## Problem to work on
Scan the entries and copy each line where the word "read" is present.

## Provided material
━━━━━━━━━━━━━━━━

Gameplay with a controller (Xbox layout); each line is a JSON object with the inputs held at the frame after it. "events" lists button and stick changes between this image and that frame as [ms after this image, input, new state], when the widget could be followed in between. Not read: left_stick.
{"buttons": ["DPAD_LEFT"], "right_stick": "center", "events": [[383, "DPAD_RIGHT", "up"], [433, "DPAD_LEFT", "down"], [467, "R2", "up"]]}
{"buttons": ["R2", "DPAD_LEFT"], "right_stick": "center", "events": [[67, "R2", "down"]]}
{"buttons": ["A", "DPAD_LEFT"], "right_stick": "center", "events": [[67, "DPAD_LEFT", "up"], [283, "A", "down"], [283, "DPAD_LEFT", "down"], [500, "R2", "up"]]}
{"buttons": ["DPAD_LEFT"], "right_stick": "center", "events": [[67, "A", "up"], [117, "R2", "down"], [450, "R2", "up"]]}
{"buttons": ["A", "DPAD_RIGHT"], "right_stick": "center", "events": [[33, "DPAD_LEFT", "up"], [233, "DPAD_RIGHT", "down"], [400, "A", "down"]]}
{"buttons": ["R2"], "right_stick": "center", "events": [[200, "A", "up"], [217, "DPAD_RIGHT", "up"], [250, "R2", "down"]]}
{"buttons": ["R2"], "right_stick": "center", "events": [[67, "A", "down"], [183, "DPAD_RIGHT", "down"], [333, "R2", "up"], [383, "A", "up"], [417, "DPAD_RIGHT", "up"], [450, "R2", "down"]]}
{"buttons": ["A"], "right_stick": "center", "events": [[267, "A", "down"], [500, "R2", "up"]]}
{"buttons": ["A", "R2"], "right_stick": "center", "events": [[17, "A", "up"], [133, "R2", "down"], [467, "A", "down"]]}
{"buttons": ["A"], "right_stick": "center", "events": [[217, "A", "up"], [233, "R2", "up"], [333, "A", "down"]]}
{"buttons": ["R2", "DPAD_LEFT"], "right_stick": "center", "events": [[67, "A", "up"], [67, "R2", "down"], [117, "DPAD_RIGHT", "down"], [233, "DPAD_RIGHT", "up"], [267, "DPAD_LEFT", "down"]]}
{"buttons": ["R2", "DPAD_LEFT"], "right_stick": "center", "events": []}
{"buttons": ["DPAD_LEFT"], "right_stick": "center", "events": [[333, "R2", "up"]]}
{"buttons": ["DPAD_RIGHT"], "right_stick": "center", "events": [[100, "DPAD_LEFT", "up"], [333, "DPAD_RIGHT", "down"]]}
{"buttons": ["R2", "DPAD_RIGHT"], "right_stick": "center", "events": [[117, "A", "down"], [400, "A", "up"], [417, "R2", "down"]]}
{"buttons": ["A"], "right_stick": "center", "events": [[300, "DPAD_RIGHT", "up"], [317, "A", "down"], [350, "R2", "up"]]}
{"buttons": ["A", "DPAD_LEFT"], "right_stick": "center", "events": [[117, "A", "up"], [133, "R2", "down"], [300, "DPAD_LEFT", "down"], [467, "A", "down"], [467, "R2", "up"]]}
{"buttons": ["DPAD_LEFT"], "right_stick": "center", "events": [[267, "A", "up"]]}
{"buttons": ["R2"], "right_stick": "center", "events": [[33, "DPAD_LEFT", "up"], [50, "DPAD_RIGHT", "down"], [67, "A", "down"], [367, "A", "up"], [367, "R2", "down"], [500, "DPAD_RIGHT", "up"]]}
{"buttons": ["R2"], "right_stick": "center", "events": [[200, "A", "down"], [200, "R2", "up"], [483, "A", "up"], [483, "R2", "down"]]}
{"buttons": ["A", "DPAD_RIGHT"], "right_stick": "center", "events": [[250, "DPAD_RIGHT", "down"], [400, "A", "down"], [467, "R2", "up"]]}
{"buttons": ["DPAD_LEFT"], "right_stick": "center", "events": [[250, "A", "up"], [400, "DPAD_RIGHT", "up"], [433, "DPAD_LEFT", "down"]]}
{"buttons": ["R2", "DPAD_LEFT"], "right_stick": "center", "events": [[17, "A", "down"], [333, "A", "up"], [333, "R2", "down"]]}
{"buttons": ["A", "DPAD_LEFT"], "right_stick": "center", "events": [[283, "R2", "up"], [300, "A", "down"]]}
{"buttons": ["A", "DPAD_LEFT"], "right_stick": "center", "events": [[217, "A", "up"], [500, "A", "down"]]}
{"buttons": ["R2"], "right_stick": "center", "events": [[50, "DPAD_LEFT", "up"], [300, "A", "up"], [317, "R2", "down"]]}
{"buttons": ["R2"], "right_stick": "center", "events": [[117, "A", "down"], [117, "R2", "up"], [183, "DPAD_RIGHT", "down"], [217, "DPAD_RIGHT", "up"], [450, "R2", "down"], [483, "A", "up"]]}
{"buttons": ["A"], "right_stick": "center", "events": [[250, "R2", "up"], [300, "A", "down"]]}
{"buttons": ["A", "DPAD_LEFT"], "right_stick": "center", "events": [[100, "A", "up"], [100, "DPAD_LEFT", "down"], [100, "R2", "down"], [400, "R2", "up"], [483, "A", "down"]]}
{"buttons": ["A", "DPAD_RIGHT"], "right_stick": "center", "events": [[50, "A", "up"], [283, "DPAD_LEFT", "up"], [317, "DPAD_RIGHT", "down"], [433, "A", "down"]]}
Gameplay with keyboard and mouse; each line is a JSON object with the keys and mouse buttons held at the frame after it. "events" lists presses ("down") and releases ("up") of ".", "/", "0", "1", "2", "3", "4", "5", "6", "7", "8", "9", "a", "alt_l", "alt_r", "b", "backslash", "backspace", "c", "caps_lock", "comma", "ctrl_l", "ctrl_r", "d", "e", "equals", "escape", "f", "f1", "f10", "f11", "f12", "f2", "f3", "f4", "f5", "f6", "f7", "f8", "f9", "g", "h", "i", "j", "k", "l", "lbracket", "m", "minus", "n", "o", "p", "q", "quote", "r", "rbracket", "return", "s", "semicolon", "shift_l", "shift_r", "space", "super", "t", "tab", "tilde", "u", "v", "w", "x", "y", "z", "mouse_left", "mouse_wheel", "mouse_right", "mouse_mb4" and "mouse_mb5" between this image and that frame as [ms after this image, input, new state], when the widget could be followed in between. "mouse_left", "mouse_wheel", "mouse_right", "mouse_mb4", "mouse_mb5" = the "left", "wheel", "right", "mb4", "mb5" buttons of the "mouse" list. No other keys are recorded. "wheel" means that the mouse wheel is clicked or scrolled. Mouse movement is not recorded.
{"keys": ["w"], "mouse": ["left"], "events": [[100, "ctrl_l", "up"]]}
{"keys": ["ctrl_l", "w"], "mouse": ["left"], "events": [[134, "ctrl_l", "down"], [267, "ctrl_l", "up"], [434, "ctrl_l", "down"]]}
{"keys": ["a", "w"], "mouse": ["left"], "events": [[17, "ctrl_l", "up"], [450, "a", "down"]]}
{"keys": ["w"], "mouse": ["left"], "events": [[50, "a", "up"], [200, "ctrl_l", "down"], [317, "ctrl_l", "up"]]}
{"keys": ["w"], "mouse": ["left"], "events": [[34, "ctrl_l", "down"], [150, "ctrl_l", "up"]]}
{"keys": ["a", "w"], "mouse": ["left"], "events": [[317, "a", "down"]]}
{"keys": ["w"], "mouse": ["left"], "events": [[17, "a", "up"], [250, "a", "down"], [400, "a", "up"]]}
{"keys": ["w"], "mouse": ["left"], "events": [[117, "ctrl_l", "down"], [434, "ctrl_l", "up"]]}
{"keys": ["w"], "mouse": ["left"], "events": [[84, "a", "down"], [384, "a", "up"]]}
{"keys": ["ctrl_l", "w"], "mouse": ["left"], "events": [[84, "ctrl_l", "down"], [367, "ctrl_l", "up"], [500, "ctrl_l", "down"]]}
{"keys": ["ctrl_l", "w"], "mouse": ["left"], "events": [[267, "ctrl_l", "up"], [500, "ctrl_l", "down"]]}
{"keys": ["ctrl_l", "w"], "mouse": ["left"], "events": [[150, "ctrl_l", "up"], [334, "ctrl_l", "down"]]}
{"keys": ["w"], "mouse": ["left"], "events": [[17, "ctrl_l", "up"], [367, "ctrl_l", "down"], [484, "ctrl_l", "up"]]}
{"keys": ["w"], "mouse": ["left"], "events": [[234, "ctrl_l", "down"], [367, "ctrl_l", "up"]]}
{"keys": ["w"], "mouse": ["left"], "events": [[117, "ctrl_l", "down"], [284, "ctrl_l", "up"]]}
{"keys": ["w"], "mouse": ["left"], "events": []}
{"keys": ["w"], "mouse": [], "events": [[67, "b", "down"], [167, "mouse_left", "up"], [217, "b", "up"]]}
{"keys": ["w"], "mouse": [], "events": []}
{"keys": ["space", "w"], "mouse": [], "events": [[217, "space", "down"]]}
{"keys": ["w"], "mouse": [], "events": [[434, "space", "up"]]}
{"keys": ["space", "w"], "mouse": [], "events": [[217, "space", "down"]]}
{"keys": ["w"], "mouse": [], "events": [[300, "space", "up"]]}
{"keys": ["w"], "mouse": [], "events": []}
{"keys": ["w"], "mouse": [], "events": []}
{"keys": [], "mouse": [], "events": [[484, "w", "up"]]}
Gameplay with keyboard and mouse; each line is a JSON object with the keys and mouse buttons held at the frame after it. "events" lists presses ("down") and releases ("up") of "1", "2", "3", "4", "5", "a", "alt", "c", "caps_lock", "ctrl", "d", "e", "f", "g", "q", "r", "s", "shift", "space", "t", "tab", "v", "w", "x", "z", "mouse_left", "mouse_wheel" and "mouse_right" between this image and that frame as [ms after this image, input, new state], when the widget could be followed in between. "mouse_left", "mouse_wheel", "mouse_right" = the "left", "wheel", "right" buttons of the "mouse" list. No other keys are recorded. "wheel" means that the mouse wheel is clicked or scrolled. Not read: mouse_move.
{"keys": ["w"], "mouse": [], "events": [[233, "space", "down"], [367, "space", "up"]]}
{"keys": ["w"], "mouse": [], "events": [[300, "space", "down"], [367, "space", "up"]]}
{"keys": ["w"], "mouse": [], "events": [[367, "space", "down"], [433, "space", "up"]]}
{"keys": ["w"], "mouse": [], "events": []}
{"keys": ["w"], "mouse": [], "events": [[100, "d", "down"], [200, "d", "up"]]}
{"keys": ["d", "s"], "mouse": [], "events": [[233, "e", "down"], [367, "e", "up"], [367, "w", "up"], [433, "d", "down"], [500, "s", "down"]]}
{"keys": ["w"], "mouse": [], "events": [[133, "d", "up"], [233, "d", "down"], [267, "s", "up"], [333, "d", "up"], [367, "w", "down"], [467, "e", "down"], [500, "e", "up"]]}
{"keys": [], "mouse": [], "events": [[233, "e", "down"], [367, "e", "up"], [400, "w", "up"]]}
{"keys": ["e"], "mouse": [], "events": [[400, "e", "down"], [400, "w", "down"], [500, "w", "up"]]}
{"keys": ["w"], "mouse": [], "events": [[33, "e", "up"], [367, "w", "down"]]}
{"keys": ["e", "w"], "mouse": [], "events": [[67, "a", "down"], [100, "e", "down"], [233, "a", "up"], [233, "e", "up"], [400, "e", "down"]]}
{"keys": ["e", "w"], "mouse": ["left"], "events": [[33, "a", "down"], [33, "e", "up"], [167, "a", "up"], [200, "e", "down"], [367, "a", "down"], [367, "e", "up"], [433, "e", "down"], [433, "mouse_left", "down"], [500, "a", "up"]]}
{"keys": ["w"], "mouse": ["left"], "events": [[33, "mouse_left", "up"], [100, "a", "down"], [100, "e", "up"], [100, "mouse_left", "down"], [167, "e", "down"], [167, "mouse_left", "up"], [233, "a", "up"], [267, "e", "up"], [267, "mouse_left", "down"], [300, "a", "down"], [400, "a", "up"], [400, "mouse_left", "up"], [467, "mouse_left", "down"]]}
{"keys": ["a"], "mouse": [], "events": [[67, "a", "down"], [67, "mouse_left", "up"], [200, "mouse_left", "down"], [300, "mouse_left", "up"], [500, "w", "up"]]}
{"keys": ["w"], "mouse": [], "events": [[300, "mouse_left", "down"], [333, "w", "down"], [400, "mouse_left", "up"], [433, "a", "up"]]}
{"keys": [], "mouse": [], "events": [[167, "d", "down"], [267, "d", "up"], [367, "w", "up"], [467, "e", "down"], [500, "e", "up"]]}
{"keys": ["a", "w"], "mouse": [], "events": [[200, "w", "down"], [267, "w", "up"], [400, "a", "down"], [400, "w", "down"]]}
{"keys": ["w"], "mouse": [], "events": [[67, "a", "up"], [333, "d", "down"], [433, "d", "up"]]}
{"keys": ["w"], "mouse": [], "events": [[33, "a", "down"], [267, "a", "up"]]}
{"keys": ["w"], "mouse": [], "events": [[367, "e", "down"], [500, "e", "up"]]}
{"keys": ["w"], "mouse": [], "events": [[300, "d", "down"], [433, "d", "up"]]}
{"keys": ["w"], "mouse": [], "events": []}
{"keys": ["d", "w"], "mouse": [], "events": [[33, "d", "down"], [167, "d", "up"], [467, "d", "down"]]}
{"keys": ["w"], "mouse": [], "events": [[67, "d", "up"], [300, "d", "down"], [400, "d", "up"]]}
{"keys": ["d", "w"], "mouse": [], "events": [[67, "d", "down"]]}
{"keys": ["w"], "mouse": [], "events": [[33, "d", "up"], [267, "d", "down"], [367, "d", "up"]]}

━━━━━━━━━━━━━━━━

## Solution
Gameplay with a controller (Xbox layout); each line is a JSON object with the inputs held at the frame after it. "events" lists button and stick changes between this image and that frame as [ms after this image, input, new state], when the widget could be followed in between. Not read: left_stick.
Gameplay with keyboard and mouse; each line is a JSON object with the keys and mouse buttons held at the frame after it. "events" lists presses ("down") and releases ("up") of "1", "2", "3", "4", "5", "a", "alt", "c", "caps_lock", "ctrl", "d", "e", "f", "g", "q", "r", "s", "shift", "space", "t", "tab", "v", "w", "x", "z", "mouse_left", "mouse_wheel" and "mouse_right" between this image and that frame as [ms after this image, input, new state], when the widget could be followed in between. "mouse_left", "mouse_wheel", "mouse_right" = the "left", "wheel", "right" buttons of the "mouse" list. No other keys are recorded. "wheel" means that the mouse wheel is clicked or scrolled. Not read: mouse_move.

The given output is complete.